[Selected text — start]

We are really excited about the road ahead on AI for us. With that, let me provide you an update on talent and leadership capability. In terms of talent and workforce metrics, our active headcount increased to 6,859, up from 6,619 in Q1 FY25. Our LTM attrition is at 16%. Our gender diversity remains strong at 31%. Despite challenging macroeconomic conditions, we remain committed to our future-focused talent, investments, and support our growth ambitions. We have continued to strengthen our sales leadership. We recently hired Head of Retail and Manufacturing Vertical in the US and also Head of BFSI Vertical in the US. Upscaling to Sonata University, that continues to power our upscaling agenda with a focus on AI readiness. 93.5% of our workforce is now trained on AI, reflecting our commitment to building an AI-ready organization.

[Selected text — finish]

- _Task list_:
a – According to the talent update, what is the LTM attrition rate?
b – List every percentage figure given in the talent update, with what each one measures.
c – Extend the talent update with a few more sentences, starting right after its final sentence.
The material after this text stands apart from it.

[Exercise data — start]

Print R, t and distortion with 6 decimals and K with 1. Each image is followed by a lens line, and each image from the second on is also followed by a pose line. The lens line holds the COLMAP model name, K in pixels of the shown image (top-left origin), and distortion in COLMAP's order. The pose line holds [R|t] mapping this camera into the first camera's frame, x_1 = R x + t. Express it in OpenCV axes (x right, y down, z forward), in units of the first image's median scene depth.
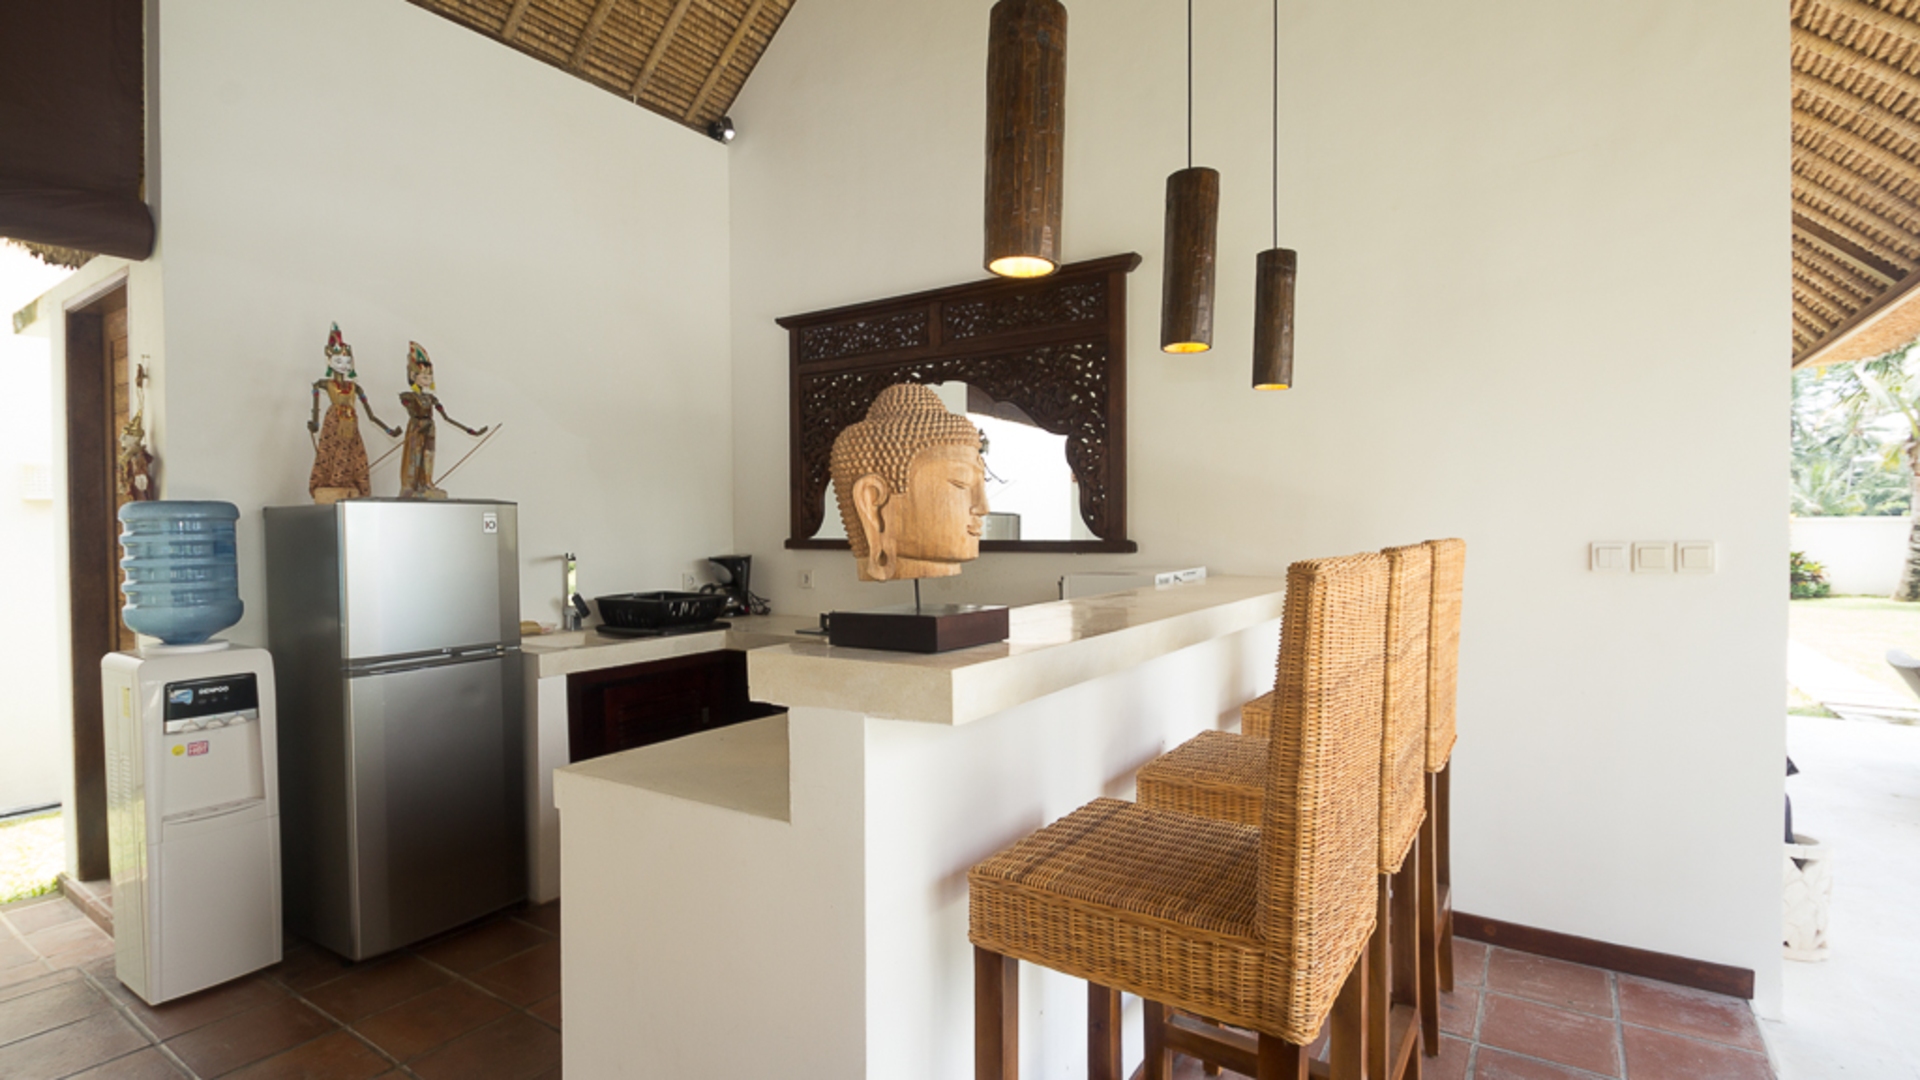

[Exercise data — finish]

- _List of answers_:
a – 16%

b –
LTM attrition: 16%
Gender diversity: 31%
Share of the workforce trained on AI: 93.5%

c –
With that, let me provide you an update on the industry information we got in the quarter. We were named among the ET best organization to work for in 2025 in Q1. In addition, we featured in Marksmen Daily as most preferred workplace for 2025-26. We also were rated by HFS Research. They ranked us among the fastest five service providers by revenue growth for Q1 2025. Despite the macroeconomic conditions, we are implementing our annual compensation plans, revision plans for our team members globally. The process starts in the current quarter, which is Q2. We continue to invest in our talent through our leading people engagement and learning and development initiatives. With that, let me provide you an update on Q1 FY26 performance. Before I get into numbers, let me talk about the tailwinds and the headwinds we are seeing in the business.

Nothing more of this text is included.